→ Task prompt
Duplicate the stretch from the start of the material through the line containing "v(40, 40) *", character for character and with both ends included.

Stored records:
— begin —
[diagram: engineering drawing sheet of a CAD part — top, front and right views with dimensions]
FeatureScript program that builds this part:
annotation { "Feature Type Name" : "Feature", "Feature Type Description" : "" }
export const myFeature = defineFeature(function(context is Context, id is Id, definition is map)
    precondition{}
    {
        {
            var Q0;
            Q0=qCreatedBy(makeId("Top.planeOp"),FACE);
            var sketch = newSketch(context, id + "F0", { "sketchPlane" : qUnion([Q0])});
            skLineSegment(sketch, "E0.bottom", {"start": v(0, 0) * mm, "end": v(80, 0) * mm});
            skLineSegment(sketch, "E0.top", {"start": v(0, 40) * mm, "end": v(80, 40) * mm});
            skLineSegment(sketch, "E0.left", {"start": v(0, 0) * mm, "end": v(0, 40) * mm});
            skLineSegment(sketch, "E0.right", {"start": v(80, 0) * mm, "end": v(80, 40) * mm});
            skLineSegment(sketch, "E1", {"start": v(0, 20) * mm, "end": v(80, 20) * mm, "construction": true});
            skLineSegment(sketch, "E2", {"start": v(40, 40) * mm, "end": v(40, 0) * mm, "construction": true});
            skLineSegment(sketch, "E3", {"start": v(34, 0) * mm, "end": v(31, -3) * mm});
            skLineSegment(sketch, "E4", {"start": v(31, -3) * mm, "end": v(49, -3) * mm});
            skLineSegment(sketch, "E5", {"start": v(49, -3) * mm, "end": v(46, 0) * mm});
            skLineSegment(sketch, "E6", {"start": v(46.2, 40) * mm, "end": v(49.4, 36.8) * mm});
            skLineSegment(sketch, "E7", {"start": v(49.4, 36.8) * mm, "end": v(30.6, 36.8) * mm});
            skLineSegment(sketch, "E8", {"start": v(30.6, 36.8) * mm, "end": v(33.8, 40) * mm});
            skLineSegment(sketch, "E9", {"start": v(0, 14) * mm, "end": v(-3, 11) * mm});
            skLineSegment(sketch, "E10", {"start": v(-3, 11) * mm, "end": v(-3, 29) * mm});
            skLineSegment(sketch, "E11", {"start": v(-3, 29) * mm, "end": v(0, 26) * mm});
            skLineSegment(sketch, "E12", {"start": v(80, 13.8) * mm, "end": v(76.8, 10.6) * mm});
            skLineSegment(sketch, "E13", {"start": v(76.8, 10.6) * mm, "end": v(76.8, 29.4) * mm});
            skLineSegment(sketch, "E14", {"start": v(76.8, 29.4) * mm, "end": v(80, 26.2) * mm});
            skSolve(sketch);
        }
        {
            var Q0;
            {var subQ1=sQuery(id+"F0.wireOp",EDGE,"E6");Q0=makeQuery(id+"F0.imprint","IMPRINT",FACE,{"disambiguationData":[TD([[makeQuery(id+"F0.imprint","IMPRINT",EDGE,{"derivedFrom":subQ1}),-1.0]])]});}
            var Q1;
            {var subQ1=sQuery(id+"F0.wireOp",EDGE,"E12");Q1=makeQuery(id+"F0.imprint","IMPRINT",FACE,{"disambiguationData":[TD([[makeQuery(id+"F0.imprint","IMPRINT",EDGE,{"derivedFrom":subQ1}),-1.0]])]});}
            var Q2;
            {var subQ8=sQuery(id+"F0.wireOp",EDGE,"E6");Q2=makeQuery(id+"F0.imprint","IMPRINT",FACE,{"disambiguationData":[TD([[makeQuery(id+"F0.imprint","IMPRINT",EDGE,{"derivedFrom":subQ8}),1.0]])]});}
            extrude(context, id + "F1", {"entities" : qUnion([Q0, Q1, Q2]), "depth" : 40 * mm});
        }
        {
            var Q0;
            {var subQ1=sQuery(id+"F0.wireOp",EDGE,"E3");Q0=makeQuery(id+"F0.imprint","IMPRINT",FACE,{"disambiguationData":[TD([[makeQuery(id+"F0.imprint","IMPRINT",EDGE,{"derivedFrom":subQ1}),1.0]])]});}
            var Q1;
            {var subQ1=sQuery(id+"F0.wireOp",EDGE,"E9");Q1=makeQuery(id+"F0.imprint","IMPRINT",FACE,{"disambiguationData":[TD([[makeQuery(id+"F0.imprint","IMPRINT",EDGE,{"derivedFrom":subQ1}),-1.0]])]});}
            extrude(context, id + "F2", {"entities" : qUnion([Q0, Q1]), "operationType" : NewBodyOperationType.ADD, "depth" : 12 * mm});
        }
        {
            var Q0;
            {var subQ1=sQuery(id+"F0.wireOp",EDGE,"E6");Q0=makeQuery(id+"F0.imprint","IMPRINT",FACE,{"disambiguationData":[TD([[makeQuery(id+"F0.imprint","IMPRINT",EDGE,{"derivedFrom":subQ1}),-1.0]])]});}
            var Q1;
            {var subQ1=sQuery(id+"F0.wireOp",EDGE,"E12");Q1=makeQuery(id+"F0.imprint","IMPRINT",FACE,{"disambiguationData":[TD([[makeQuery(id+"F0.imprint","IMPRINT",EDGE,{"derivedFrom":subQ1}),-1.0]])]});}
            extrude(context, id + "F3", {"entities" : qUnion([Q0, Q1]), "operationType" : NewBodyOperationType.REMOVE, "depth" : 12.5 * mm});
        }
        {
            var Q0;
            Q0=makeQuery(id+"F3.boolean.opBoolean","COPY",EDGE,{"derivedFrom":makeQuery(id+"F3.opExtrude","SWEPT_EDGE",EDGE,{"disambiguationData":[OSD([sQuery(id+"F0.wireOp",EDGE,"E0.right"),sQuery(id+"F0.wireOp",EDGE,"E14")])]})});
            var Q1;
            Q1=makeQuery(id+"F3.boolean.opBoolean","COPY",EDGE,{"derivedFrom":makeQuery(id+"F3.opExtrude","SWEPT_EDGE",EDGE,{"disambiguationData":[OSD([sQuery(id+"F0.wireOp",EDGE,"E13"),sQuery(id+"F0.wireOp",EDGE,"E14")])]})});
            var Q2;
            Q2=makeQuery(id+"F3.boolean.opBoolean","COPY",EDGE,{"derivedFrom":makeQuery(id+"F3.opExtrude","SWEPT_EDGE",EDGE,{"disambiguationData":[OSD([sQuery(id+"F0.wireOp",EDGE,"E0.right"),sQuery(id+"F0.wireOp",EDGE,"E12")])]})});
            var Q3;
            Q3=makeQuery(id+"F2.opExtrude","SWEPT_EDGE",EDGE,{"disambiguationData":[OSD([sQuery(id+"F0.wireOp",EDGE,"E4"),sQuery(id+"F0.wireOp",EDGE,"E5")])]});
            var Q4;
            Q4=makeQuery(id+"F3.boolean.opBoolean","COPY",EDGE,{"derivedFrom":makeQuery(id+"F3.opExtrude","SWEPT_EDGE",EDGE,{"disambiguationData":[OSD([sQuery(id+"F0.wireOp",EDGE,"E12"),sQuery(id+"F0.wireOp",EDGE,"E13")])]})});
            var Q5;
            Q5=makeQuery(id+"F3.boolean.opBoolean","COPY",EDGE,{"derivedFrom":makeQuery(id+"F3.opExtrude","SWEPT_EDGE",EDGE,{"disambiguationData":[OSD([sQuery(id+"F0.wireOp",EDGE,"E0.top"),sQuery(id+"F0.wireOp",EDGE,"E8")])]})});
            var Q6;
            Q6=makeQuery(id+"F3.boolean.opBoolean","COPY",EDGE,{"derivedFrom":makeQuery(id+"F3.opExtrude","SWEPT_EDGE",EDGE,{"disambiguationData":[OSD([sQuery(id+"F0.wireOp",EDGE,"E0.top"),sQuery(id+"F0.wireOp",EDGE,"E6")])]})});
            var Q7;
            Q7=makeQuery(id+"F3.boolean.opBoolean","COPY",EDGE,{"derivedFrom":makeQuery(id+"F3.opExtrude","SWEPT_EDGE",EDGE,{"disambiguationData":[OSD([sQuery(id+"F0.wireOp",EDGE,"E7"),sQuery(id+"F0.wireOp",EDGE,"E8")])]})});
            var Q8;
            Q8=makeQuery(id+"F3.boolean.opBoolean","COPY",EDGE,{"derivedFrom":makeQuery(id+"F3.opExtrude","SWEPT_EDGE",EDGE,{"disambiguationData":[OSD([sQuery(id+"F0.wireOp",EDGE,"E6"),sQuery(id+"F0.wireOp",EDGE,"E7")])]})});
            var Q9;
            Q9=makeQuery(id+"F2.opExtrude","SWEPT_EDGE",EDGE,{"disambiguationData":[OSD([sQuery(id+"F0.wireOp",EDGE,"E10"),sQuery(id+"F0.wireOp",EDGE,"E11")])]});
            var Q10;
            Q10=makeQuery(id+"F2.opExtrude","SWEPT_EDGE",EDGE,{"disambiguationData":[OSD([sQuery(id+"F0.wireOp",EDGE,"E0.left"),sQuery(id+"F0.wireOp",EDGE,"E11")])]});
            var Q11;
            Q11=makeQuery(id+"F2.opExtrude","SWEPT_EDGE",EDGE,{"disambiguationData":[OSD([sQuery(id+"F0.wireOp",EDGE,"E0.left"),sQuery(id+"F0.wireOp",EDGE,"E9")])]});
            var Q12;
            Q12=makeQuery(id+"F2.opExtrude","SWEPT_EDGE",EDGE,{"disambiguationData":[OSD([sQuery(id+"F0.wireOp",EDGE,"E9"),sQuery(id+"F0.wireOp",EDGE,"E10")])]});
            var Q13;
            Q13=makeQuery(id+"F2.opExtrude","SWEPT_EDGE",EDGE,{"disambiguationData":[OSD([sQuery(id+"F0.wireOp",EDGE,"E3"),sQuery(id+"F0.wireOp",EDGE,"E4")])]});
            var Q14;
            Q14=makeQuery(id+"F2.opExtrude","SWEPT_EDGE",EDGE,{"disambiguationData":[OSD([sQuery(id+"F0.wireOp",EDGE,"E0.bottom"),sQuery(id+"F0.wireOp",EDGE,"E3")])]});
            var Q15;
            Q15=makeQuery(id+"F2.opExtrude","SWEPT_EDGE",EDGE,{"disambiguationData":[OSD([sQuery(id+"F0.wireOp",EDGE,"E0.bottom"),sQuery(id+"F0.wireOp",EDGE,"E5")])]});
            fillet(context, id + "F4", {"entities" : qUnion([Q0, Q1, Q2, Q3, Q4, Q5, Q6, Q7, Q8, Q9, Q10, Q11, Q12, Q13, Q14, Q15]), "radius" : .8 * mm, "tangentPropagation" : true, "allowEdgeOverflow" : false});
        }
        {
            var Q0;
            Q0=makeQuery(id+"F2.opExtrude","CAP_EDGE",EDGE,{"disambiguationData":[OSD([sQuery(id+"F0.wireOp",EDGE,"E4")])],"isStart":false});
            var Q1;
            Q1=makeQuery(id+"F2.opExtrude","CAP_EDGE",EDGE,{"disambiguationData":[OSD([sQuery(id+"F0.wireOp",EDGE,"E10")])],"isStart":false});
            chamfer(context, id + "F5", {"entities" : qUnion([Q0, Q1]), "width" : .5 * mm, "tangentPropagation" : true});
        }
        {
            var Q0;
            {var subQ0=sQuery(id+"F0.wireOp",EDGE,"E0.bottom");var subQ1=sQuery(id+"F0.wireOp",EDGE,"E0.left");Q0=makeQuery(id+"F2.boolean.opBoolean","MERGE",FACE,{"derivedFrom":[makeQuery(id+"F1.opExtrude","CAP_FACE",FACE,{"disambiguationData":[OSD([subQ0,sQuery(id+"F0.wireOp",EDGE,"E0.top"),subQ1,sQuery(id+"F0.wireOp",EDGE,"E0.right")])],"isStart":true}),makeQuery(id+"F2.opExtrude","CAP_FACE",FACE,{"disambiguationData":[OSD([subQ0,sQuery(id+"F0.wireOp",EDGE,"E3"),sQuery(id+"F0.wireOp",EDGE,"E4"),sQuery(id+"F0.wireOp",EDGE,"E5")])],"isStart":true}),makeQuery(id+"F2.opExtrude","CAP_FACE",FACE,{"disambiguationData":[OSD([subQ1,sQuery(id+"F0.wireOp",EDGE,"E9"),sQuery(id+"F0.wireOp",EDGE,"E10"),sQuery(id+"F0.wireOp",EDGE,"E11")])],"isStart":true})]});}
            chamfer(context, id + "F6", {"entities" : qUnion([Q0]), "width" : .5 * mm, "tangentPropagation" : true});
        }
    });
— end —
→ Answer for the task
[diagram: engineering drawing sheet of a CAD part — top, front and right views with dimensions]
FeatureScript program that builds this part:
annotation { "Feature Type Name" : "Feature", "Feature Type Description" : "" }
export const myFeature = defineFeature(function(context is Context, id is Id, definition is map)
    precondition{}
    {
        {
            var Q0;
            Q0=qCreatedBy(makeId("Top.planeOp"),FACE);
            var sketch = newSketch(context, id + "F0", { "sketchPlane" : qUnion([Q0])});
            skLineSegment(sketch, "E0.bottom", {"start": v(0, 0) * mm, "end": v(80, 0) * mm});
            skLineSegment(sketch, "E0.top", {"start": v(0, 40) * mm, "end": v(80, 40) * mm});
            skLineSegment(sketch, "E0.left", {"start": v(0, 0) * mm, "end": v(0, 40) * mm});
            skLineSegment(sketch, "E0.right", {"start": v(80, 0) * mm, "end": v(80, 40) * mm});
            skLineSegment(sketch, "E1", {"start": v(0, 20) * mm, "end": v(80, 20) * mm, "construction": true});
            skLineSegment(sketch, "E2", {"start": v(40, 40) * mm, "end": v(40, 0) * mm, "construction": true});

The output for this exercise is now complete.